Ketiga, wakil menteri sebenarnya di luar konteks organisasi kementerian. Sebagaimana yang termaktub dalam Pasal 9 UU No.39 Tahun 2008, pada bagian susunan organisasi kementerian negara terdiri yakni, a. pemimpin, yaitu Menteri; b. pembantu pemimpin, yaitu sekretariat jenderal; c. pelaksana tugas pokok, yaitu direktorat jenderal; d. pengawas, yaitu inspektorat jenderal; e. pendukung, yaitu badan dan/atau pusat; dan f. pelaksana tugas pokok di daerah dan/atau perwakilan luar negeri sesuai dengan peraturan perundang-undangan. Jadi, sangat jelas bahwa wakil menteri tidak termasuk dalam organisasi kementerian negara dan yang lebih pantas dalam membantu menteri adalah sekretaris jenderal yang secara eksplisit sebagai wakil/pembantu pimpinan (menteri).

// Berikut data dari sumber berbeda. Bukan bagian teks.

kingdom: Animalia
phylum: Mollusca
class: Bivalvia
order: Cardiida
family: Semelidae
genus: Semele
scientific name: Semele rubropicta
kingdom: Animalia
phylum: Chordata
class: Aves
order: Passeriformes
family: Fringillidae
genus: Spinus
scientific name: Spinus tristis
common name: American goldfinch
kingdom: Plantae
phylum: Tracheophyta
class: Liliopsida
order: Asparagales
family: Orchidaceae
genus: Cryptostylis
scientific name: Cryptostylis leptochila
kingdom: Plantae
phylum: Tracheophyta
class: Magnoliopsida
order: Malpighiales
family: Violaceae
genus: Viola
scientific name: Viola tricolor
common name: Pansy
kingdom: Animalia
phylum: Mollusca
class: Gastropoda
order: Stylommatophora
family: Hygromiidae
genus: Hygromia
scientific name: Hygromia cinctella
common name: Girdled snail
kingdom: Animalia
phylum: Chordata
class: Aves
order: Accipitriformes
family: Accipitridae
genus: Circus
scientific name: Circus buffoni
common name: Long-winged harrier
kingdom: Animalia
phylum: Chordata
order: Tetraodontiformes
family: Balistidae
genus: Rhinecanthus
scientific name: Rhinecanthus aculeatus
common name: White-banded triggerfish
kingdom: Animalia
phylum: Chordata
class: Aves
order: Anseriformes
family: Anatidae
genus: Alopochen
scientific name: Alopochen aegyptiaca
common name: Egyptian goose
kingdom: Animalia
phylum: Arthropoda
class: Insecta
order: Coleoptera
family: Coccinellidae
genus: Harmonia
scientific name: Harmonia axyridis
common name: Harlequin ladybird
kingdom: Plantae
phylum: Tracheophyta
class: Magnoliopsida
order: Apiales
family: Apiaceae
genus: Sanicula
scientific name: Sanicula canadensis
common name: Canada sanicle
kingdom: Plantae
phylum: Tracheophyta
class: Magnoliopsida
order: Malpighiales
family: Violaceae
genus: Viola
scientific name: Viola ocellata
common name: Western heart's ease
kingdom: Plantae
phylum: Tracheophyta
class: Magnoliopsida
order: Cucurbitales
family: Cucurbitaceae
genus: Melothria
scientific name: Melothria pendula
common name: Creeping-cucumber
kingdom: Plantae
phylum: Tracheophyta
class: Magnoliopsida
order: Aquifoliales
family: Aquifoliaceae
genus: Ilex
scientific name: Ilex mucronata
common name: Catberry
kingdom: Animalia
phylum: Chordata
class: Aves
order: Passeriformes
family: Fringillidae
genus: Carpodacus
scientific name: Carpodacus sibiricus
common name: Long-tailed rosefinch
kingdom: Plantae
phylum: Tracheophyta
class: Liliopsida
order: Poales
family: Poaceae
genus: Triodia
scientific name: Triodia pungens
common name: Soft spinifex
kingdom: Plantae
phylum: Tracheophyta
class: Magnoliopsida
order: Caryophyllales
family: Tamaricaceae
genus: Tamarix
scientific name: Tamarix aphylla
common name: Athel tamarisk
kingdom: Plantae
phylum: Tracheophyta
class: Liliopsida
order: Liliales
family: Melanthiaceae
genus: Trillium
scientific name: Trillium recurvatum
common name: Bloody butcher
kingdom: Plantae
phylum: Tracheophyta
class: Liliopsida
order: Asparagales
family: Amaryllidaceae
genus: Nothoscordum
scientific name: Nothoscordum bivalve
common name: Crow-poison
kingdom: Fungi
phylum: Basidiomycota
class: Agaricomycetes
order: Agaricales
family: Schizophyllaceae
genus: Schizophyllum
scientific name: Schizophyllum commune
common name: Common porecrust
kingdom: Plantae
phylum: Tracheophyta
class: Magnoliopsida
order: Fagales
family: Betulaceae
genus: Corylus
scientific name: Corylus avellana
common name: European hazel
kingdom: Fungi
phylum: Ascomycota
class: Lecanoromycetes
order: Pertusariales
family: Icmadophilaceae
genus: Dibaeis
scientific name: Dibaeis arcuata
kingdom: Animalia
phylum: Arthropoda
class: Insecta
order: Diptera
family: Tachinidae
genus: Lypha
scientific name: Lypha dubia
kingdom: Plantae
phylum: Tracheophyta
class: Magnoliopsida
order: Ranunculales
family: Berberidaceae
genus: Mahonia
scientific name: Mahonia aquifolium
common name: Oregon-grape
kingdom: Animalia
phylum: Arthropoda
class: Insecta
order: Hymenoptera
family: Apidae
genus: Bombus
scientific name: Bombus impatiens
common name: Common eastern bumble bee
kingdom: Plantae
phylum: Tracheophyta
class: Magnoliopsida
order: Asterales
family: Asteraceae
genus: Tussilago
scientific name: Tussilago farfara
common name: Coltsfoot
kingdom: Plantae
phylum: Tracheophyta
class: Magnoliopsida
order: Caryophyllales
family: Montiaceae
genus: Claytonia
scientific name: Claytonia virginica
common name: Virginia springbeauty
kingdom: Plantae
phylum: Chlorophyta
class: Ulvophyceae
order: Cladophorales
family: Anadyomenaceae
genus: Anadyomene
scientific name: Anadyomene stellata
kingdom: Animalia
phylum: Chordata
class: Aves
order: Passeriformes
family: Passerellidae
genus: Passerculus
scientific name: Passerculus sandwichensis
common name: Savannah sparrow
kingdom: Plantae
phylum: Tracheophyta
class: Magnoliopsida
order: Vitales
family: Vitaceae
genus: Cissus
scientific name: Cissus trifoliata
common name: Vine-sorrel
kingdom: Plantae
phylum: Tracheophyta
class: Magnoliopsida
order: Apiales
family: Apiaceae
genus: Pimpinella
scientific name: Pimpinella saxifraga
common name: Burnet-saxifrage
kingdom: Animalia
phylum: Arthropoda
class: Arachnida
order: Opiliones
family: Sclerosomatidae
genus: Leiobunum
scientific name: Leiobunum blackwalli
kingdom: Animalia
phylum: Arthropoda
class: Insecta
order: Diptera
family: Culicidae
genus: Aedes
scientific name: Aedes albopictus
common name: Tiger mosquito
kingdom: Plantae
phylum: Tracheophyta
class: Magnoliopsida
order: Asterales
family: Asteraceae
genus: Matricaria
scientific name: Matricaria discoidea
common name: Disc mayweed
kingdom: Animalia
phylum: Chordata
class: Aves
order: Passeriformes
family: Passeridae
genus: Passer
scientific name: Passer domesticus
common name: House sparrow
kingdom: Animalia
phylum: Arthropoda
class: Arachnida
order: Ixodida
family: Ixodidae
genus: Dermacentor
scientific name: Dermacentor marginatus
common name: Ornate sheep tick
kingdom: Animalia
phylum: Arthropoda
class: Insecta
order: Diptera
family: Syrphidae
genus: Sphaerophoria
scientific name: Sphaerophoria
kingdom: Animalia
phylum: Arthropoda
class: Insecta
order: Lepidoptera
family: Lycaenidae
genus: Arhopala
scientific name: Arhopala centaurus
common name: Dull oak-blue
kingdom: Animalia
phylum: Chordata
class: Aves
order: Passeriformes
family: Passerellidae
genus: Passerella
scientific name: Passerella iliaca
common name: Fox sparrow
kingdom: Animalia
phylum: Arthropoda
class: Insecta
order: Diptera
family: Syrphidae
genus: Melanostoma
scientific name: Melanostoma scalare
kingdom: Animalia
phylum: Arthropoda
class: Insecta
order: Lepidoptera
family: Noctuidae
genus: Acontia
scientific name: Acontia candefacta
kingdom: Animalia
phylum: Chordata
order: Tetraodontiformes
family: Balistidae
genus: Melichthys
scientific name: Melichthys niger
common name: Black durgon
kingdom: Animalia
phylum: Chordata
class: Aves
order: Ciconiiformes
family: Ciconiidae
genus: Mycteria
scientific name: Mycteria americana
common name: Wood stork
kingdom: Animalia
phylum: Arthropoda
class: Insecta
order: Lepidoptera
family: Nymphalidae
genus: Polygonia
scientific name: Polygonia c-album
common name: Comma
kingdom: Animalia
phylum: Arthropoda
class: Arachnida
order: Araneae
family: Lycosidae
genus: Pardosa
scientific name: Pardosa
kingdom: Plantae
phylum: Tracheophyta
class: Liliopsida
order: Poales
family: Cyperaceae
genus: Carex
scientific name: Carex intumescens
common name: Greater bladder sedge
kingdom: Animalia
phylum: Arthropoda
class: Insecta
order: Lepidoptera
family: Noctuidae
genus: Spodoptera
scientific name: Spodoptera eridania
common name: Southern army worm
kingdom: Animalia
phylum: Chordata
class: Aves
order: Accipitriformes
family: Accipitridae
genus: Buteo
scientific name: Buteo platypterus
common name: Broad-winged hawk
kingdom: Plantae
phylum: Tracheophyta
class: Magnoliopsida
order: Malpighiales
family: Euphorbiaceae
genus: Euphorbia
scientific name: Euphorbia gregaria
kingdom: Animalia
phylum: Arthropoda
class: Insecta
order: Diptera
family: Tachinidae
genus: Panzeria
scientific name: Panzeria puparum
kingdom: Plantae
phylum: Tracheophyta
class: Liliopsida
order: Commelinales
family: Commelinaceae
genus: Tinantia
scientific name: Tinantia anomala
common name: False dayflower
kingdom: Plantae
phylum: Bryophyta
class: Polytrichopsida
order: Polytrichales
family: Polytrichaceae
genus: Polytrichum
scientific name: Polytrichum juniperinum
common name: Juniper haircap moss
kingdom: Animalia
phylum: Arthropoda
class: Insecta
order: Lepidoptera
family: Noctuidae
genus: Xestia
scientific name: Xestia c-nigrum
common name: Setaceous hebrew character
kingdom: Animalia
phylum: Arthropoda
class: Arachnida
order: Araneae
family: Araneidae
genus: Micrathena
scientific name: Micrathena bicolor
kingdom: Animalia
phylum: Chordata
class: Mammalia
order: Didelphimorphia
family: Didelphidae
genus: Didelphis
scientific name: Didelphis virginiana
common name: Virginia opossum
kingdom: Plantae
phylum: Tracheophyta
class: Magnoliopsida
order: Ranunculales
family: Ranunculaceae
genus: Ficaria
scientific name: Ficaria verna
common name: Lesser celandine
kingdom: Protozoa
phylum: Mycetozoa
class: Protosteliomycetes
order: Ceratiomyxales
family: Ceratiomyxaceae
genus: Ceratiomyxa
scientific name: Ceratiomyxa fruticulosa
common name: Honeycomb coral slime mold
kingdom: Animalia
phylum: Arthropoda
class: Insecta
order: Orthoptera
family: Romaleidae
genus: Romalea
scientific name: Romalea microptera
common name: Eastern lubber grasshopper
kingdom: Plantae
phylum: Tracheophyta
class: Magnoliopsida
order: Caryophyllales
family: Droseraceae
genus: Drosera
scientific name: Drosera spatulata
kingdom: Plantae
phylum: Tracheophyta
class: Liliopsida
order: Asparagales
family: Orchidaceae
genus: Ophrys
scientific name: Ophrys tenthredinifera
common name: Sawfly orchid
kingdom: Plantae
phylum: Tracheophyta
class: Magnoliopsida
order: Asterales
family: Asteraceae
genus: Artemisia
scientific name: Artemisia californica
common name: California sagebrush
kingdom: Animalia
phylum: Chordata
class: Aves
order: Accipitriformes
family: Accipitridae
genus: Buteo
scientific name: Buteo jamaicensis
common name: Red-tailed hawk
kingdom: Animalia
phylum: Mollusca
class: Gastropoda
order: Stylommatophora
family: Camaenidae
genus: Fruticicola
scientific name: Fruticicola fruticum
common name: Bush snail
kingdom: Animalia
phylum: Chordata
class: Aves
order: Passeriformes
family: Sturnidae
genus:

Keempat, sebenarnya semua menteri di departemennya masing-masing telah memiliki direktorat jenderal dan deputi yang secara teknis operasional berfungsi sebagai wakil menteri dengan memiliki agenda kerja yang jelas. Sehingga tanpa wakil menteri pun sudah memadai. Namun, kalau presiden merasa kinerja departemen bersangkutan belum optimal dengan perangkat yang ada berarti ada kebutuhan terhadap wakil menteri. Sehingga jabatan itu harus diadakan. Akan tetapi, kebijakan untuk mengangkat seorang pejabat secara otomatis menimbulkan biaya yang sangat besar.


Padahal beberapa waktu lalu untuk biaya transportasi para menteri saja telah menelan biaya puluhan miliar rupiah. Bagaimana jadinya bila pejabat di lingkungan kementerian ditambah, pastinya juga pejabat tersebut memerlukan biaya taktis, tunjangan, serta operasional untuk menunjang tugasnya. Hal inilah yang semakin membuat keuangan negara terkuras dengan pembiayaan yang tidak efektivitas dan tidak tepat sasaran, dibandingkan dengan mengoptimalkan para pejabat di lingkungan departemen/kementerian seperti sekretaris jenderal, direktorat jenderal; ataupun inspektorat jenderal daripada mengangkat para pejabat baru.


Pemerintahan gemuk


Dengan diangkatnya beberapa wakil menteri pada pos kementerian tertentu dan seorang sekretaris kabinet, tentu saja membuat lembaga pemerintahan tersebut semakin gemuk. Selain para wakil menteri yang ada pada lembaga kepresidenan tersebut, ada juga beberapa staff-staff khusus kepresidenan, dan dewan pertimbangan presiden. Jikalau pengangkatan para personil pemerintahan tersebut ditunjang dengan integritas, kapabilitas, serta memiliki agenda kerja yang jelas, tentu kita dapat mendukung kebijakan para pemimpin yang mengangkat tersebut. Akan tetapi, bila dikemudian hari para personil tersebut jauh dari apa yang diharapkan dan tidak diberdayakan secara optimal, tentu keuangan negara semakin terkuras.